Using the gaussian probability density function in C++

shn picture shn · Jun 1, 2012 · Viewed 25.3k times · Source

First, is this the correct C++ representation of the pdf gaussian function ?

float pdf_gaussian = ( 1 / ( s * sqrt(2*M_PI) ) ) * exp( -0.5 * pow( (x-m)/s, 2.0 ) );

Second, does it make sense of we do something like this ?

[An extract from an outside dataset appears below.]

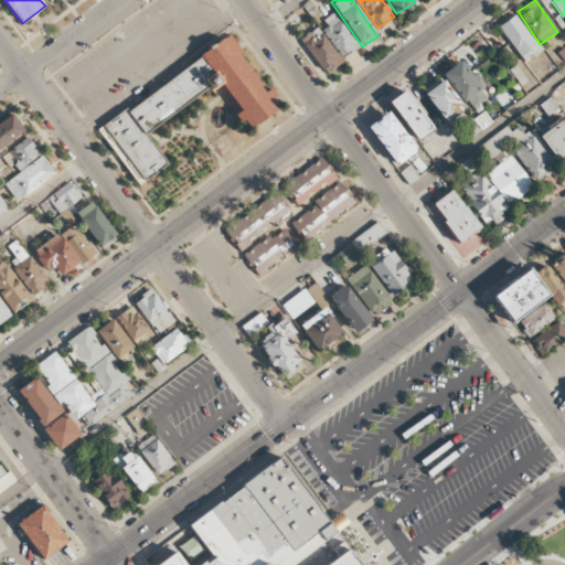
[(328,27),(323,29),(338,57),(355,49),(338,11),(323,19),(328,27)]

if(pdf_gaussian < uniform_random())
   do something
else
   do other thing

EDIT: An example of what exactly are you trying to achieve:

Say I have a data called Y1. Then a new data called Xi arrive. I want to see if I should associated Xi to Y1 or if I should keep Xi as a new data data that will be called Y2. This is based on the distance between the new data Xi and the existing data Y1. If Xi is "far" from Y1 then Xi will not be associated to Y1, otherwise if it is "not far", it will be associated to Y1. Now I want to model this "far" or "not far" using a gaussian probability based on the mean and stdeviation of distances between Y and the data that where already associated to Y in the past.

Answer

Alexandre C. picture Alexandre C. · Jun 1, 2012

Technically,

float pdf_gaussian = ( 1 / ( s * sqrt(2*M_PI) ) ) * exp( -0.5 * pow( (x-m)/s, 2.0 ) );

is not incorrect, but can be improved.

First, 1 / sqrt(2 Pi) can be precomputed, and using pow with integers is not a good idea: it may use exp(2 * log x) or a routine specialized for floating point exponents instead of simply x * x.

Example better code:

float normal_pdf(float x, float m, float s)
{
    static const float inv_sqrt_2pi = 0.3989422804014327;
    float a = (x - m) / s;

    return inv_sqrt_2pi / s * std::exp(-0.5f * a * a);
}

You may want to make this a template instead of using float:

template <typename T>
T normal_pdf(T x, T m, T s)
{
    static const T inv_sqrt_2pi = 0.3989422804014327;
    T a = (x - m) / s;

    return inv_sqrt_2pi / s * std::exp(-T(0.5) * a * a);
}

this allows you to use normal_pdf on double arguments also (it is not that much more generic though). There are caveats with the last code, namely that you have to beware not using it with integers (there are workarounds, but this makes the routine more verbose).